ACTIVITY: Give back the full data, unchanged and complete.

Bounding box prediction data
★ ★ ★ ★ ★ ★ ★

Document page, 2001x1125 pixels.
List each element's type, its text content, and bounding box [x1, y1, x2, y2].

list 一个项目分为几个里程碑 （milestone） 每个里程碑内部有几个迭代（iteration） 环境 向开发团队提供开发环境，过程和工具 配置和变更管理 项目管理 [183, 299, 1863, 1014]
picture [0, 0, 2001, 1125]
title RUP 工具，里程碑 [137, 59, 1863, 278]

★ ★ ★ ★ ★ ★ ★

FINISHED TASK:
Document page, 2001x1125 pixels.
List each element's type, its text content, and bounding box [x1, y1, x2, y2].

list 一个项目分为几个里程碑 （milestone） 每个里程碑内部有几个迭代（iteration） 环境 向开发团队提供开发环境，过程和工具 配置和变更管理 项目管理 [183, 299, 1863, 1014]
picture [0, 0, 2001, 1125]
title RUP 工具，里程碑 [137, 59, 1863, 278]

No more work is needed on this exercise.